HONG KONG (Reuters) – An investor consortium led by U.S. buyout giant Kohlberg Kravis Roberts & Co announced on Wednesday that it poured a combined $160 million into a Chinese financial leasing firm to help it expand business. Besides KKR, other investors in the consortium include the Government of Singapore Investment Corp (GIC), the city-state’s sovereign wealth fund, and China International Capital Corp, an investment banking joint venture one-third owned by Wall Street bank Morgan Stanley (MS.N), according to a joint statement.
After the deal, state-owned Sinochem Group will retain a controlling stake in International Far Eastern Leasing Co Ltd, based in Shanghai, China’s financial hub.
“We look forward to fully utilising our financial services industry expertise and global network to support the company as it continues to grow and develop into a world-class financial institution,” said David Liu, head of Greater China for KKR.
KKR has long-time investment experience in the global financial service sector.
Liu, a Columbia University graduate, joined KKR in 2006 from Morgan Stanley where, as its co-head of Asia private equity business, he led landmark deals including buying a stake in Ping An Insurance (601318.SS) (2318.HK), China’s No. 2 life insurer.
The statement did not give any further financial details but a source familiar with the situation said the investor group led by KKR can own around 30 percent of Far Eastern after the firm issued new shares in a private placement and thereby expanded its capital base. Far Eastern and KKR declined to comment.

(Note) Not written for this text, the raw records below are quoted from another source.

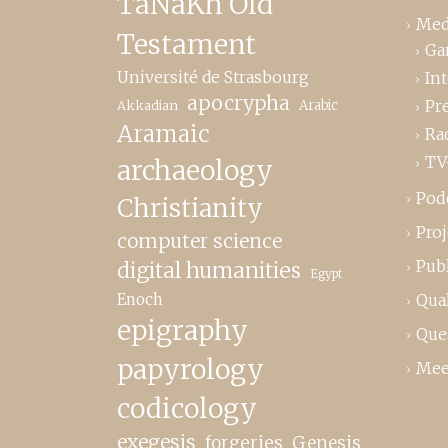
TaNaKh Old
Med
Testament
Ga
Université de Strasbourg
In
apocrypha
Pr
Akkadian
Arabic
Aramaic
Ra
TV
archaeology
Pod
Christianity
Proj
computer science
Publ
digital humanities
Egypt
Enoch
Qual
epigraphy
Que
papyrology
Mee
codicology
exegesis
forgeries
Genesis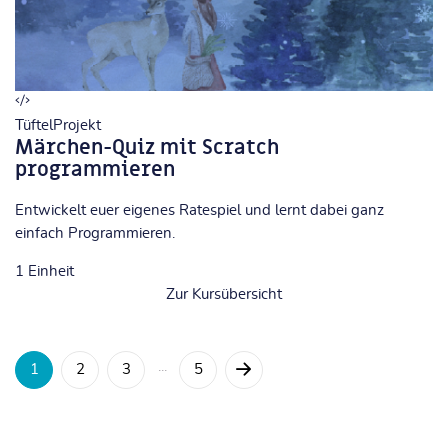
TüftelProjekt
Märchen-Quiz mit Scratch
programmieren
Entwickelt euer eigenes Ratespiel und lernt dabei ganz
einfach Programmieren.
1
Einheit
Zur Kursübersicht
1
2
3
···
5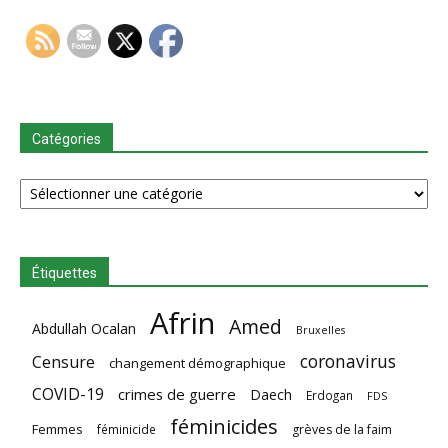
Catégories
Catégories
Étiquettes
Afrin
Amed
Abdullah Ocalan
Bruxelles
coronavirus
Censure
changement démographique
COVID-19
crimes de guerre
Daech
Erdogan
FDS
féminicides
Femmes
féminicide
grèves de la faim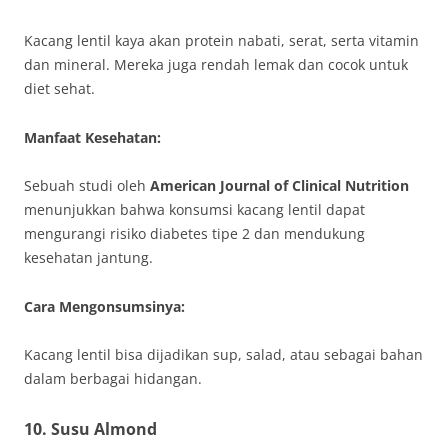
Kacang lentil kaya akan protein nabati, serat, serta vitamin
dan mineral. Mereka juga rendah lemak dan cocok untuk
diet sehat.
Manfaat Kesehatan:
Sebuah studi oleh
American Journal of Clinical Nutrition
menunjukkan bahwa konsumsi kacang lentil dapat
mengurangi risiko diabetes tipe 2 dan mendukung
kesehatan jantung.
Cara Mengonsumsinya:
Kacang lentil bisa dijadikan sup, salad, atau sebagai bahan
dalam berbagai hidangan.
10.
Susu Almond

China has more than 100 small and big financial leasing companies, but only a few are actively engaged in the business. Some small financial leasing companies have held a licence without doing a major lending deal for years.
Beijing is promoting its financial leasing business, which some analysts said would have huge market potential due to a lack of financing channels for enterprises in China where regular bank lending service is strictly guided by the central bank.

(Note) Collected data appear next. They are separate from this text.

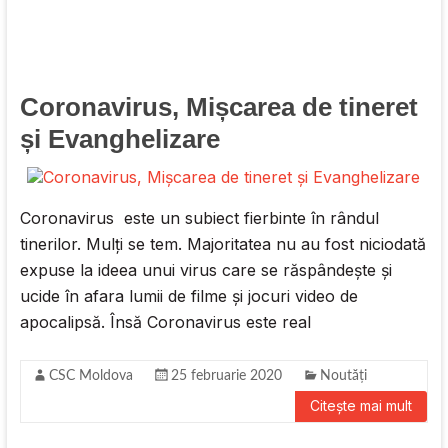
Coronavirus, Mișcarea de tineret
și Evanghelizare
Coronavirus este un subiect fierbinte în rândul
tinerilor. Mulți se tem. Majoritatea nu au fost niciodată
expuse la ideea unui virus care se răspândește și
ucide în afara lumii de filme și jocuri video de
apocalipsă. Însă Coronavirus este real
CSC Moldova
25 februarie 2020
Noutăți
Citește mai mult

China’s Big Four banks led by Industrial and Commercial Bank of China (601398.SS) (1398.HK), now the world’s largest bank by market value, hold a combined around 50 percent market share of domestic loans, mostly for big state-owned enterprises.

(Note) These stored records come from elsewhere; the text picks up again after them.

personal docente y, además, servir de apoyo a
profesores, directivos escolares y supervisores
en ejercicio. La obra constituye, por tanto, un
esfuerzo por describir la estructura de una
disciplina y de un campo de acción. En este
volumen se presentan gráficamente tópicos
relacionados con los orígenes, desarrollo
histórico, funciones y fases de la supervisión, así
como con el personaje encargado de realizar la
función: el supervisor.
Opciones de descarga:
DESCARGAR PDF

“Financial leasing is an emerging business in China. Banks often want to do big loan businesses but now profit margins from big loans for big state-owned enterprises is in fact very small, while the financing demand for small- and medimum-sized private enterprises (SMEs) is huge,” said the source.
Far Eastern, which the source said has more than 400 employees, seeks to provide financing solutions for its clients with specific industry focus and is particularly keen on China’s fast-growing SMEs, which already contribute to more than half of China’s annual economic growth.
Far Eastern targets sectors with stable cash flow and sustainable growth potential, including those in the medical, printing, education, infrastructure construction, shipping, and machine tool sectors, the statement said.